Cnooc. Ltd., the country’s biggest offshore crude explorer, plans to reduce both output and capital spending in 2016. China Petroleum & Chemical Corp. said last month oil and gas production fell for the first time in 16 years, while CNPC plans to maintain crude production near 2015 levels.
While some Middle East suppliers can operate with oil at $25 a barrel, the break-even cost for China’s Cnooc is closer to $41, according to Nomura Holdings Inc. analyst Gordon Kwan, who predicts the country’s domestic crude production will fall by 5 percent this year.
China announced last month fuel prices won’t be cut in line with crude as long as it trades below $40 a barrel. The National Development and Reform Commission said the floor is designed in part to shield domestic oil producers from the global price collapse.
“The policy is designed to provide explorers room to breathe,” said Laban Yu, head of Asia oil and gas equities at Jefferies Group LLC in Hong Kong. “China cannot afford to shut down domestic production no matter how cheap crude gets.”
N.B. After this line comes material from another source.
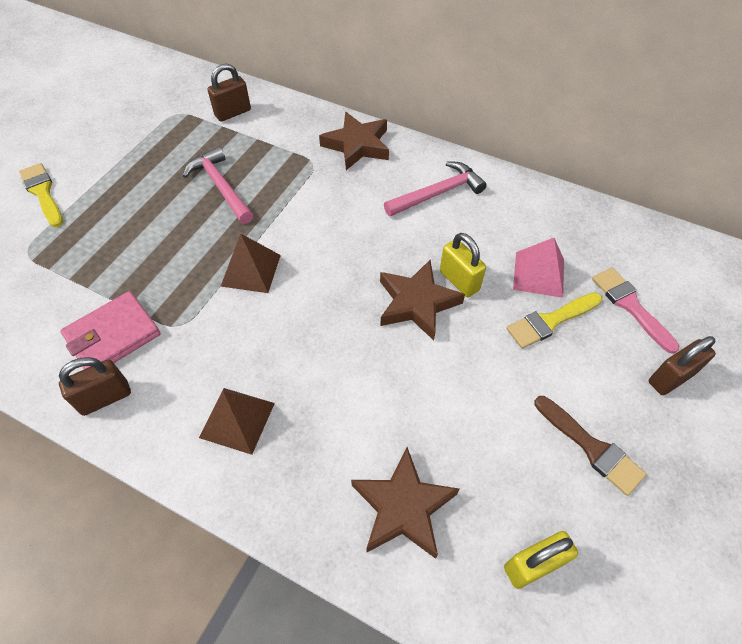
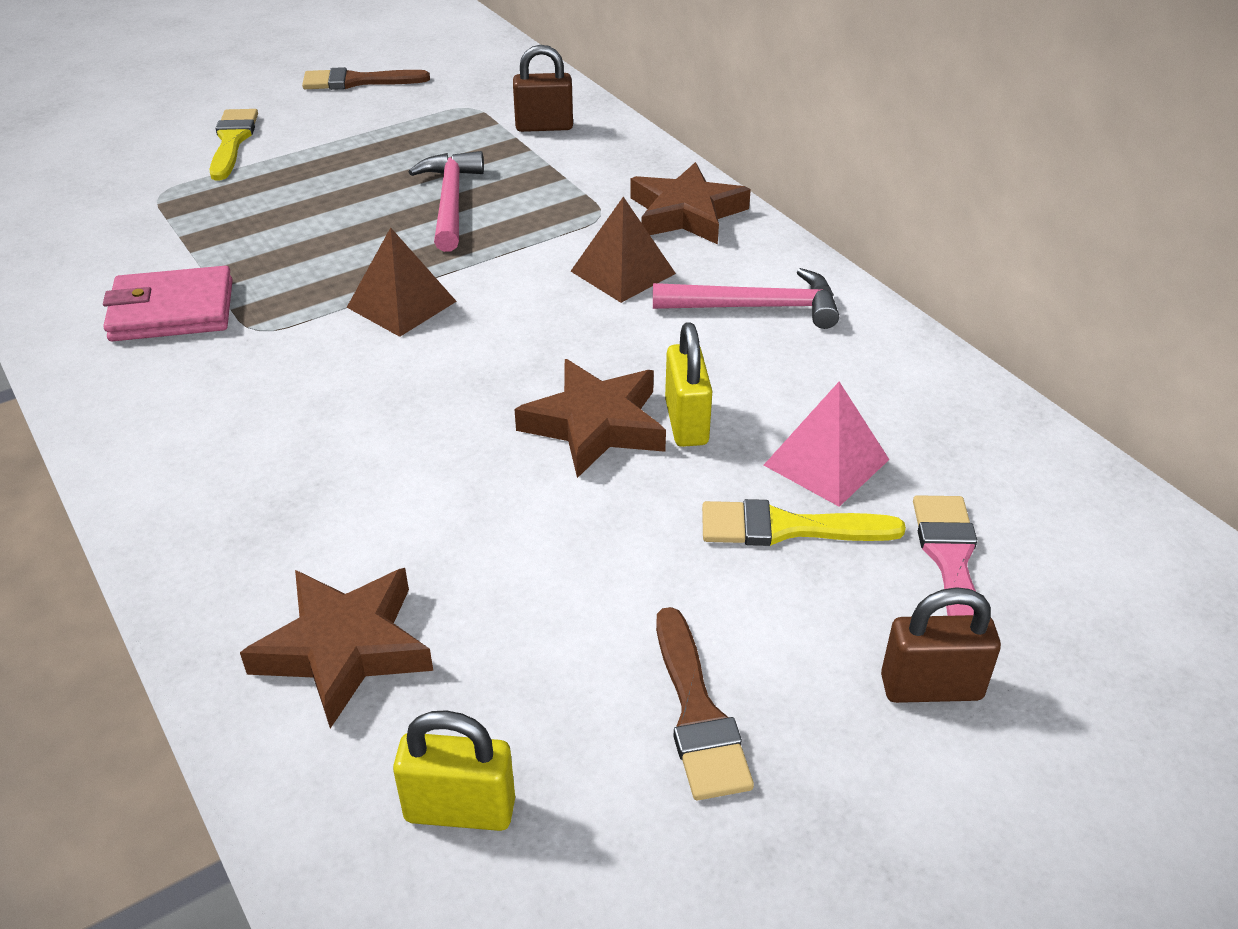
camera: 30 degrees right, 15 degrees down
(89, 117) = (357, 81): none -> brown brush
(105, 398) = (104, 369): brown padlock -> none
(237, 420) = (229, 456): brown pyramid -> brown pyramid (623, 272)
CNPC plans to maintain crude output near 2015 levels, Deputy General Manager Wang Dongjin was quoted in a statement posted last month on the company’s website. Details weren’t provided. The country’s biggest producer has only a “limited amount” of money to invest this year and will spend on oil and gas projects that improve efficiency or promote sales, Wang said.
Fellow state-run energy giant China Petroleum & Chemical, also known as Sinopec, said on Jan. 27 that oil and gas output in 2015 fell as a slump in domestic crude production outweighed record volumes of natural gas. Cnooc said last month that output will fall this year, the first time in more than a decade, as it accelerates spending cuts.